#### SET EXERCISE A
In the Peelian Principles passage below, which numbered principles begin with the words "To recognise always"? List their numbers.
[BEGIN GIVEN PASSAGE]
2. To recognise always that the power of the police to fulfil their functions and duties is dependent on public approval of their existence, actions and behaviour and on their ability to secure and maintain public respect.

3. To recognise always that to secure and maintain the respect and approval of the public means also the securing of the willing co-operation of the public in the task of securing observance of laws.

4. To recognise always that the extent to which the co-operation of the public can be secured diminishes proportionately the necessity of the use of physical force and compulsion for achieving police objectives.

5. To seek and preserve public favour, not by pandering to public opinion; but by constantly demonstrating absolutely impartial service to law, in complete independence of policy, and without regard to the justice or injustice of the substance of individual laws, by ready offering of individual service and friendship to all members of the public without regard to their wealth or social standing, by ready exercise of courtesy and friendly good humour; and by ready offering of individual sacrifice in protecting and preserving life.

6. To use physical force only when the exercise of persuasion, advice and warning is found to be insufficient to obtain public co-operation to an extent necessary to secure observance of law or to restore order, and to use only the minimum degree of physical force which is necessary on any particular occasion for achieving a police objective.

7. To maintain at all times a relationship with the public that gives reality to the historic tradition that the police are the public and that the public are the police, the police being only members of the public who are paid to give full time attention to duties which are incumbent on every citizen in the interests of community welfare and existence.

8. To recognise always the need for strict adherence to police-executive functions, and to refrain from even seeming to usurp the powers of the judiciary of avenging individuals or the State, and of authoritatively judging guilt and punishing the guilty.

9. To recognise always that the test of police efficiency is the absence of crime and disorder, and not the visible evidence of police action in dealing with them."
-Peelian Principles of policing
 
Godspeed, Mulcair.
 
"But it's not till someone quotes you that you can be considered a quote maker."
[END GIVEN PASSAGE]
#### SET EXERCISE B
From the records, render as a JSON list of strings, one string per line, the lines from the one containing "scientific name: Trillium undulatum" up to and including the one containing "scientific name: Caucasotachea atrolabiata". Leave out blank lines.
[BEGIN EXTRACTED INFORMATION]
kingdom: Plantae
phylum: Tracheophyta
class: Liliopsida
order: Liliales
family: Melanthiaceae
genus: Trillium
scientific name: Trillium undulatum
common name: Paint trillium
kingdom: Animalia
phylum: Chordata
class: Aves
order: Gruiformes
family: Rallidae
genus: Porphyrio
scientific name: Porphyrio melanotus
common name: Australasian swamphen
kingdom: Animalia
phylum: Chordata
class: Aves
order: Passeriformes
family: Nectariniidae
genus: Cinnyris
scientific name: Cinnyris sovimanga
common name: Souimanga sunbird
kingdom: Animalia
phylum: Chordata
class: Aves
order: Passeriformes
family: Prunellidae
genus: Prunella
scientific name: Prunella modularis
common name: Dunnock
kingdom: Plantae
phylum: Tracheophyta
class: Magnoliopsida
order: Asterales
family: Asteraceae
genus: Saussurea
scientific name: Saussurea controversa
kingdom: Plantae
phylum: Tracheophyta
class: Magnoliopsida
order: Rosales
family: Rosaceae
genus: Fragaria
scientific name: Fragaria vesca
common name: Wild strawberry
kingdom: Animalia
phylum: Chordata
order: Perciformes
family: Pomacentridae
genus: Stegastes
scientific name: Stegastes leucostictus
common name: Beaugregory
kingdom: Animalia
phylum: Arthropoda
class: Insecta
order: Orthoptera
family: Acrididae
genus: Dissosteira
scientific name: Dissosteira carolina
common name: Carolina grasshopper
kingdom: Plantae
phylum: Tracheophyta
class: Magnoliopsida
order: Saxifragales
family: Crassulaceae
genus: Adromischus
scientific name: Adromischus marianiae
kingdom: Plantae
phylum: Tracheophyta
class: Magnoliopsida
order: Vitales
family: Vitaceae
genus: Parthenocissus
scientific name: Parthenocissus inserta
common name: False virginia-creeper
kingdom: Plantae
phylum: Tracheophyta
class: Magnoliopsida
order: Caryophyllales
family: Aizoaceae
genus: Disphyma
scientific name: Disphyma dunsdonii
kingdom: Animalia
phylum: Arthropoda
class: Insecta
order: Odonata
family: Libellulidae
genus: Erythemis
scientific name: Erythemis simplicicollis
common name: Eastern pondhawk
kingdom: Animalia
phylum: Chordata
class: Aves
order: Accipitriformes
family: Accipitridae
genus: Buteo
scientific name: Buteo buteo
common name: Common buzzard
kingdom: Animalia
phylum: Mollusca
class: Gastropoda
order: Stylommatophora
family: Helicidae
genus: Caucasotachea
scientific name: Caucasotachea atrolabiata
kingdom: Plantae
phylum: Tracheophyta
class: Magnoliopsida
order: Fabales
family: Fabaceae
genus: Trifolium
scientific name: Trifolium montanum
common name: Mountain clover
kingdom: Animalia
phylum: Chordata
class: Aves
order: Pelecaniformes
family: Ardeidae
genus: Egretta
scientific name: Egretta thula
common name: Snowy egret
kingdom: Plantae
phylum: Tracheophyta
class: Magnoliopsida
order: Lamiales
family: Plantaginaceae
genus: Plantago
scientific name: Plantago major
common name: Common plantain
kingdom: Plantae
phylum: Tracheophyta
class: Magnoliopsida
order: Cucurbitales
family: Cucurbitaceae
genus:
[END EXTRACTED INFORMATION]
#### REPLY A
2, 3, 4, 8, 9

#### REPLY B
[
  "scientific name: Trillium undulatum",
  "common name: Paint trillium",
  "kingdom: Animalia",
  "phylum: Chordata",
  "class: Aves",
  "order: Gruiformes",
  "family: Rallidae",
  "genus: Porphyrio",
  "scientific name: Porphyrio melanotus",
  "common name: Australasian swamphen",
  "kingdom: Animalia",
  "phylum: Chordata",
  "class: Aves",
  "order: Passeriformes",
  "family: Nectariniidae",
  "genus: Cinnyris",
  "scientific name: Cinnyris sovimanga",
  "common name: Souimanga sunbird",
  "kingdom: Animalia",
  "phylum: Chordata",
  "class: Aves",
  "order: Passeriformes",
  "family: Prunellidae",
  "genus: Prunella",
  "scientific name: Prunella modularis",
  "common name: Dunnock",
  "kingdom: Plantae",
  "phylum: Tracheophyta",
  "class: Magnoliopsida",
  "order: Asterales",
  "family: Asteraceae",
  "genus: Saussurea",
  "scientific name: Saussurea controversa",
  "kingdom: Plantae",
  "phylum: Tracheophyta",
  "class: Magnoliopsida",
  "order: Rosales",
  "family: Rosaceae",
  "genus: Fragaria",
  "scientific name: Fragaria vesca",
  "common name: Wild strawberry",
  "kingdom: Animalia",
  "phylum: Chordata",
  "order: Perciformes",
  "family: Pomacentridae",
  "genus: Stegastes",
  "scientific name: Stegastes leucostictus",
  "common name: Beaugregory",
  "kingdom: Animalia",
  "phylum: Arthropoda",
  "class: Insecta",
  "order: Orthoptera",
  "family: Acrididae",
  "genus: Dissosteira",
  "scientific name: Dissosteira carolina",
  "common name: Carolina grasshopper",
  "kingdom: Plantae",
  "phylum: Tracheophyta",
  "class: Magnoliopsida",
  "order: Saxifragales",
  "family: Crassulaceae",
  "genus: Adromischus",
  "scientific name: Adromischus marianiae",
  "kingdom: Plantae",
  "phylum: Tracheophyta",
  "class: Magnoliopsida",
  "order: Vitales",
  "family: Vitaceae",
  "genus: Parthenocissus",
  "scientific name: Parthenocissus inserta",
  "common name: False virginia-creeper",
  "kingdom: Plantae",
  "phylum: Tracheophyta",
  "class: Magnoliopsida",
  "order: Caryophyllales",
  "family: Aizoaceae",
  "genus: Disphyma",
  "scientific name: Disphyma dunsdonii",
  "kingdom: Animalia",
  "phylum: Arthropoda",
  "class: Insecta",
  "order: Odonata",
  "family: Libellulidae",
  "genus: Erythemis",
  "scientific name: Erythemis simplicicollis",
  "common name: Eastern pondhawk",
  "kingdom: Animalia",
  "phylum: Chordata",
  "class: Aves",
  "order: Accipitriformes",
  "family: Accipitridae",
  "genus: Buteo",
  "scientific name: Buteo buteo",
  "common name: Common buzzard",
  "kingdom: Animalia",
  "phylum: Mollusca",
  "class: Gastropoda",
  "order: Stylommatophora",
  "family: Helicidae",
  "genus: Caucasotachea",
  "scientific name: Caucasotachea atrolabiata"
]